Hart schlug Sam auf. Er fühlte in sich hinein, Gott sei Dank, soweit schien ihm nichts passiert zu sein. „Sam! Sam, lieber Himmel, Sam, du bist auch hier?“. „Ja, Leute seht doch, auch Sam ist hier!“. „Sam, bist du o.k.?“. „Weißt du, was mit uns hier geschieht, Sam?“ „Sam, es ist ja alles so schrecklich“, die Stimmen prasselten von allen Seiten auf ihn herein und unendliche Erleichterung machte sich in ihm breit. Das waren seine Geschwister. Und sie lebten! Sam schaute sich um. Es war nicht nur seine Familie anwesend, es waren mindestens noch hundert andere Leute da. Teilweise kannte er sie, sie kamen auch aus Scordans Lands, andere wiederum waren ihm fremd. Eng aneinander gedrängt lag er mit ihnen zusammen in einer Art Kessel. Was war hier bloß los? Was war das für eine grausame Macht, die sie alle aus ihrem friedlichen Leben riss und hierhin entführt hatte? Und was hatte sie mit ihnen vor?
Es war die schrecklichste Nacht für sie alle. Man hatte sie bisher in Ruhe gelassen und ihnen kein weiteres Leid zugefügt. Aber die Angst ging durch alle Reihen. Die Angst davor, was mit ihnen passieren sollte. Manche weinten leise vor sich hin, die meisten jedoch schwiegen, qualvoll auf etwas wartend, von dem keiner wusste, was es sein würde.
„Sam, wach auf. Der Himmel öffnet sich!“ Sam war nach vielen Stunden in einen kurzen oberflächlichen Schlaf gefallen und sein Bruder Mac rief ihn wach. Den Blick hebend erkannte er, dass sich der verhangene Himmel über dem Gewölbe, in dem sie sich befanden, lichtete und wieder gleißend helles Licht freigab.
Alle starrten gebannt nach oben. Ein kurzer Schrei entfuhr den meisten als das Tentakelmonster hoch oben über ihnen erschien. Es öffnete seine Glieder und sauste zu ihnen in die Menge hinab und.... griff sich Mac! Sams Bruder schrie während seines in Krallen gefangenen Aufstiegs in einer derart schrillen Tonlage, dass alle erstarrten. Das Ding war mit Mac aus ihrem Blickfeld verschwunden. Nur Macs jammernde Stimme und die markerschütternden Töne, die er von sich gab waren noch eine Zeit lang zu vernehmen.

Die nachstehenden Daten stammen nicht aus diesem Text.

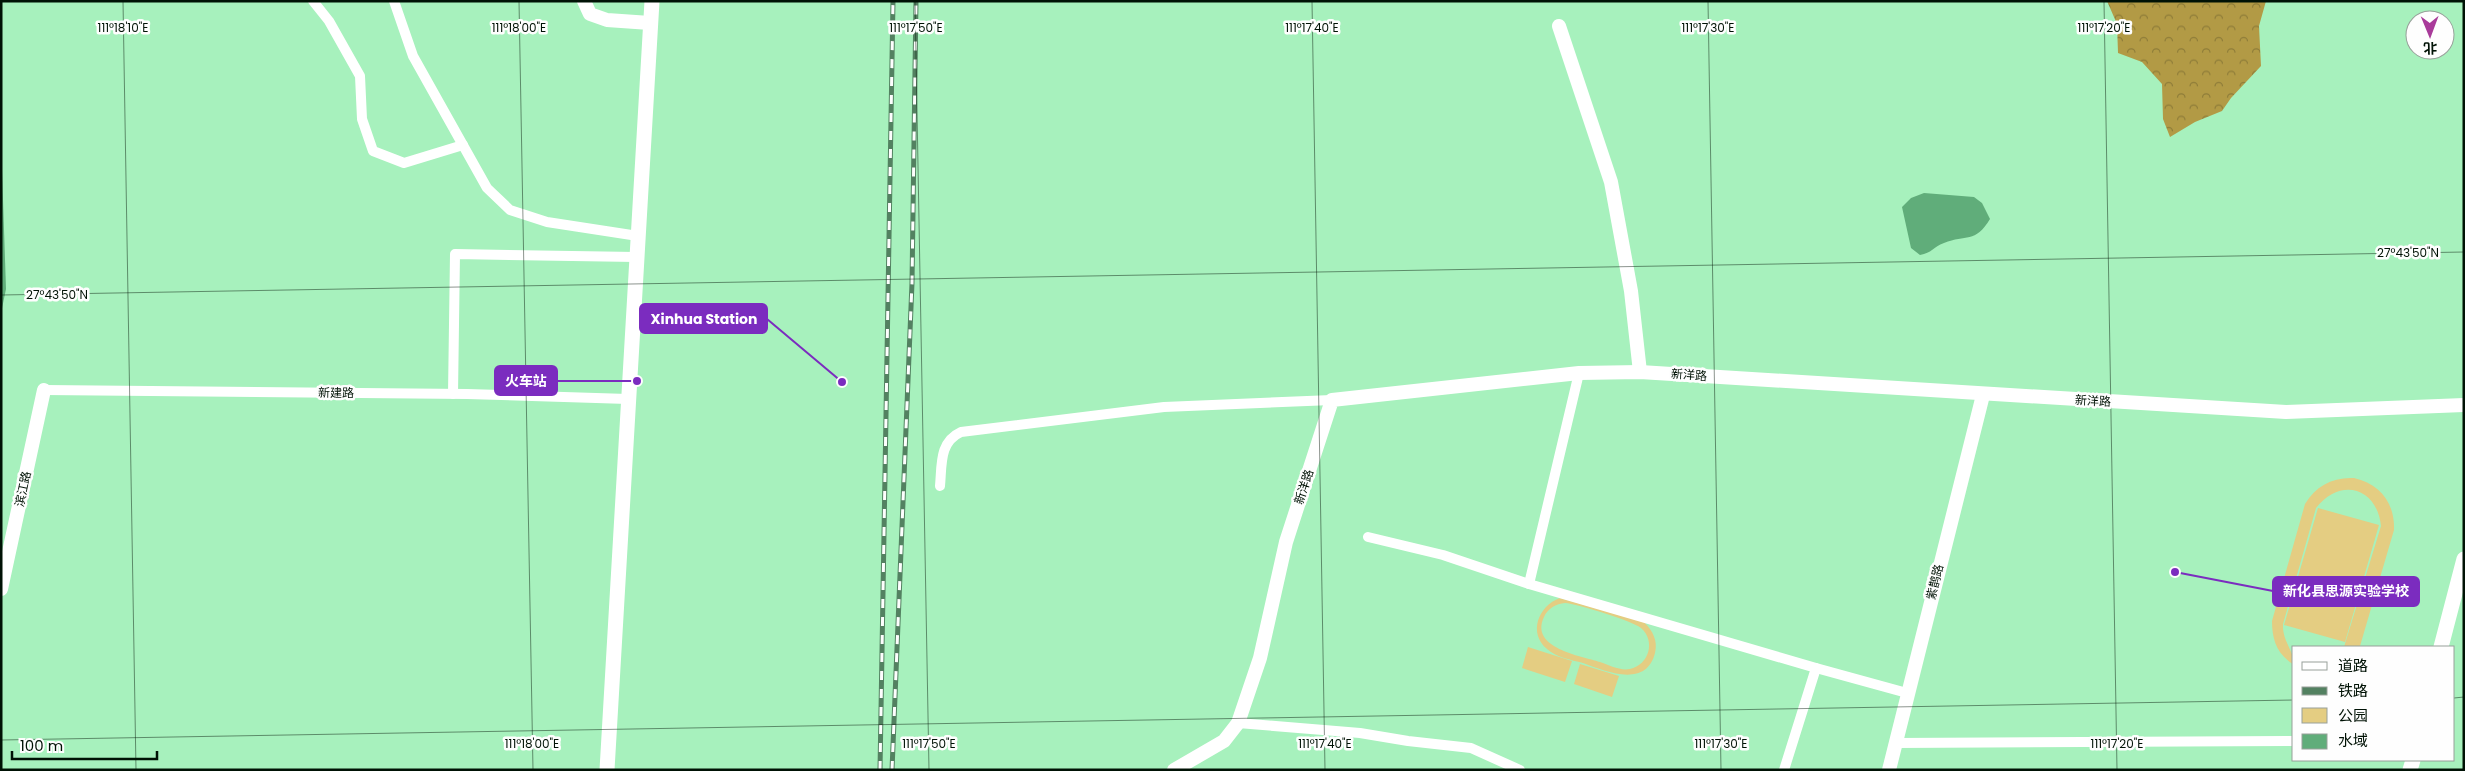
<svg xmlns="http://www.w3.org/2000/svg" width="2465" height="771" font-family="Poppins,'Noto Sans SC',sans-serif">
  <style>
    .green { fill: #e4cd82; fill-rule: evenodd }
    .forest { fill: url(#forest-crowns) }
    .water { fill: #60ad7a }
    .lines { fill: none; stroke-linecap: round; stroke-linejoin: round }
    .street { stroke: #fff; stroke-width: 10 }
    .secondary { stroke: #fff; stroke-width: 14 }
    .primary { stroke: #fff; stroke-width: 15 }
    .rail-casing { stroke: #538161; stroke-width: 5 }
    .rail { stroke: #fefefe; stroke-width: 3; stroke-dasharray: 9; stroke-linecap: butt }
    .ticks { fill: none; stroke: #001205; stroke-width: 1; stroke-opacity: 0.45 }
    .labels { text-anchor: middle; stroke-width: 5; stroke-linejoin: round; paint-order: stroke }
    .street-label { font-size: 12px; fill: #001205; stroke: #fefefe }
    .ticks-label { font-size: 12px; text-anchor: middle; fill: #001205; stroke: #fefefe; stroke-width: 5; stroke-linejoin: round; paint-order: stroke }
    .leader { fill: none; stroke: #7b2cbf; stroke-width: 2 }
    .callout-dot { fill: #7b2cbf; stroke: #fefefe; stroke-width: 2 }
    .callout { fill: #7b2cbf; stroke: #7b2cbf; stroke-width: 2 }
    .callout-label { font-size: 14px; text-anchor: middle; font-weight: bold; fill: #fff }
  </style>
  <defs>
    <pattern id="forest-crowns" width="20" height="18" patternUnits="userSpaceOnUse" patternTransform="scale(1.25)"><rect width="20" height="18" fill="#b29a45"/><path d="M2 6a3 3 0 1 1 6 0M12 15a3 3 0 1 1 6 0" fill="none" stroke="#8e7c38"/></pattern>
  </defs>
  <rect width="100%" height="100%" fill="#a7f1bd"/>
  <!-- green -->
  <g class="green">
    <path d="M2354,478C2380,484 2395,503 2394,530L2360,646L2344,647L2381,526C2377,487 2340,477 2316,508L2283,624C2282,641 2294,650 2294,665C2277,654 2272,640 2272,621L2305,504C2316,486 2332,477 2354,478Z"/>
    <polygon points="2318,508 2379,525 2345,642 2284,625"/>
    <path d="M1560,598L1644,622C1653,631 1658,641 1655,653C1646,689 1605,671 1583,663C1571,660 1556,657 1547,649C1528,633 1538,606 1560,598ZM1565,603C1577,604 1633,621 1641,628C1656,641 1649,665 1630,669C1620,671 1609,665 1600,662C1581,656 1529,648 1544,617C1548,608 1556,604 1565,603Z"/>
    <polygon points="1528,647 1572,661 1565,682 1522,668"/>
    <polygon points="1580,664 1619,676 1612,697 1574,684"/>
  </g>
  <!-- forest -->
  <polygon class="forest" points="2107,1 2266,1 2259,26 2261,66 2231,98 2222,111 2195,122 2170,137 2163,119 2162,84 2142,62 2118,53 2117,24"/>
  <!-- water -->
  <g class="water">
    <polygon points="1,140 6,289 1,313"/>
    <path d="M1924,193L1974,197L1982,203L1990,219C1975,244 1966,234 1944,243C1933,247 1932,253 1920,255L1911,248L1902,207L1911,198Z"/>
  </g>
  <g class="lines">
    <!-- street -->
    <g class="street">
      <polyline points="313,1 329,21 360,76 362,119 373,151 404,163 463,145"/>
      <polyline points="394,1 413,56 487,188 510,210 547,222 638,236"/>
      <polyline points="1579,373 1529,584 1816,668 1784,770"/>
      <polyline points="44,390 467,394 628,399"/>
      <polyline points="453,394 455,254 636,257"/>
      <path d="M940,486C942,465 939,442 961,432L1164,407L1332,400"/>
      <polyline points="1368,537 1443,555 1529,584"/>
      <polyline points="1816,668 1907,693"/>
      <polyline points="1238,723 1360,733 1408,741 1471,748 1520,770"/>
      <polyline points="1895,743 2294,741"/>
    </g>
    <!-- secondary -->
    <g class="secondary">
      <polyline points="584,1 590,14 607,20 650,23"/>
      <polyline points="1559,26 1611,182 1631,291 1640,372"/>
      <polyline points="1,589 44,390"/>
      <polyline points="1174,770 1224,741 1238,723 1260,658 1286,542 1332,400 1579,373 1640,372 2286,412 2464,405"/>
      <polyline points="1889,770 1983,395"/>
    </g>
    <!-- primary -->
    <g class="primary">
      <polyline points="2441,647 2464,559"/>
      <polyline points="607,770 652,1"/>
      <polyline points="2410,770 2413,760"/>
    </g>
    <defs>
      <g id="rail">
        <polyline points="880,770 893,1"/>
        <polyline points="892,770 912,283 916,1"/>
      </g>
    </defs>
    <!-- rail casing -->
    <use href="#rail" class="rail-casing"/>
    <!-- rail -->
    <use href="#rail" class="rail"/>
  </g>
  <!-- ticks -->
  <path class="ticks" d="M123,1L136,770M519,1L533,770M915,1L929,770M1312,1L1325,770M1708,1L1721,770M2104,1L2117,770M1,295L2464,252M2454,698L2464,697M1,740L2294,700"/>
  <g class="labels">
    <!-- street labels -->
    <g class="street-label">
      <text transform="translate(1689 375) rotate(4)" y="4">新洋路</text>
      <text transform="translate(336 393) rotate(1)" y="4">新建路</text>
      <text transform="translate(2093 401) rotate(3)" y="4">新洋路</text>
      <text transform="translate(1304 487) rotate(-72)" y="4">新洋路</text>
      <text transform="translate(23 489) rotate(-78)" y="4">滨江路</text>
      <text transform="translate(1935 582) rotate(-76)" y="4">紫鹊路</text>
    </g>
  </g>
  <g class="ticks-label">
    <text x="123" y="32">111°18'10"E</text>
    <text x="519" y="32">111°18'00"E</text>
    <text x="916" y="32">111°17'50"E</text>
    <text x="1312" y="32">111°17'40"E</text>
    <text x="1708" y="32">111°17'30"E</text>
    <text x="2104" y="32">111°17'20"E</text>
    <text x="2408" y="257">27°43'50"N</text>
    <text x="57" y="299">27°43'50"N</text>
    <text x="532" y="748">111°18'00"E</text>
    <text x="929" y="748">111°17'50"E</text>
    <text x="1325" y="748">111°17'40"E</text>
    <text x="1721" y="748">111°17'30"E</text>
    <text x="2117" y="748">111°17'20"E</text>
  </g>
  <!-- callouts -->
  <path class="leader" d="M842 382L767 319M637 381L557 381M2175 572L2273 591"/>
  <g class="callout-dot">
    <circle cx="842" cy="382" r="5"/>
    <circle cx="637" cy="381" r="5"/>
    <circle cx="2175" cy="572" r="5"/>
  </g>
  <g class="callout">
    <rect x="640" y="304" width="127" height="29" rx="5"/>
    <rect x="495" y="366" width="62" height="29" rx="5"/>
    <rect x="2273" y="577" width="146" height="29" rx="5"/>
  </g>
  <g class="callout-label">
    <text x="704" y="324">Xinhua Station</text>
    <text x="526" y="386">火车站</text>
    <text x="2346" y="596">新化县思源实验学校</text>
  </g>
  <!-- border -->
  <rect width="2465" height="771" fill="none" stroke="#001205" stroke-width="5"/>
  <!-- legend -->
  <rect x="2292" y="646" width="162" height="115" fill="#fefefe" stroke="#98a09a"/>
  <rect x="2302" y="662" width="25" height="8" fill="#ffffff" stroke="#98a09a"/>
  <text x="2338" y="671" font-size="15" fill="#001205">道路</text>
  <rect x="2302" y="687" width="25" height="8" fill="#538161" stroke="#98a09a"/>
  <text x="2338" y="696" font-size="15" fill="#001205">铁路</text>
  <rect x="2302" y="708" width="25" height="15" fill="#e4cd82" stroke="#98a09a"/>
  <text x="2338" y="721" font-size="15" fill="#001205">公园</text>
  <rect x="2302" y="734" width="25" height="15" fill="#60ad7a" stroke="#98a09a"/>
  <text x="2338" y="746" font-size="15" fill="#001205">水域</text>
  <!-- north arrow -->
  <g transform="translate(2430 35) rotate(179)"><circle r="24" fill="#fefefe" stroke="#98a09a"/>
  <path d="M0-4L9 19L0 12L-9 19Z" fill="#a93b9a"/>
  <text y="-8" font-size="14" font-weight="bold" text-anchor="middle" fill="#001205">北</text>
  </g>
  <!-- scale -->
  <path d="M12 751v8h145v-8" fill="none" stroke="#001205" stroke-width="2.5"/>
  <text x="20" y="751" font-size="15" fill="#001205" stroke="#fefefe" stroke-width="4" paint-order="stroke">100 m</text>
</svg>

Dieses grausame Schauspiel setzte sich nun im Minutentakt fort. Immer wieder sauste das fünfgliedrige Monster in den Kessel und suchte sich einen von ihnen aus, um ihn für immer mitzunehmen. Jedes Mal war Sam solange nicht in der Lage zu atmen, bis die qualvollen Schreie verstummten. Er war sich sicher, dass jeder, der mitgenommen wurde dort oben auf eine grausame Art sein Leben ließ.
Sam wusste es bereits, als das Monster am Himmel erschien. Das war seine Fahrt, dieses Mal würde es ihn treffen. Und so war er wenig überrascht, als es ihn tatsächlich packte und mit nach oben nahm. Hier erwartete ihn ein zweites Tentakel-Ungetüm, das sich unmittelbar auf ihn stürzte und ihm dann in geübten Zügen Streifen für Streifen die Haut vom Leib herunterschnitt. Jetzt verstand Sam, wie die Schreie seiner Vorgänger zu Stande kamen. Es ging schnell. Für die Schmerzen, die nach jedem entfernten Streifen Haut zu ertragen waren, wurden jedoch aus Sekunden Ewigkeiten. Die Erlösung kam erst, als Sam Pattoo bar jeder Außenhülle in das siedende Salzwasser glitt.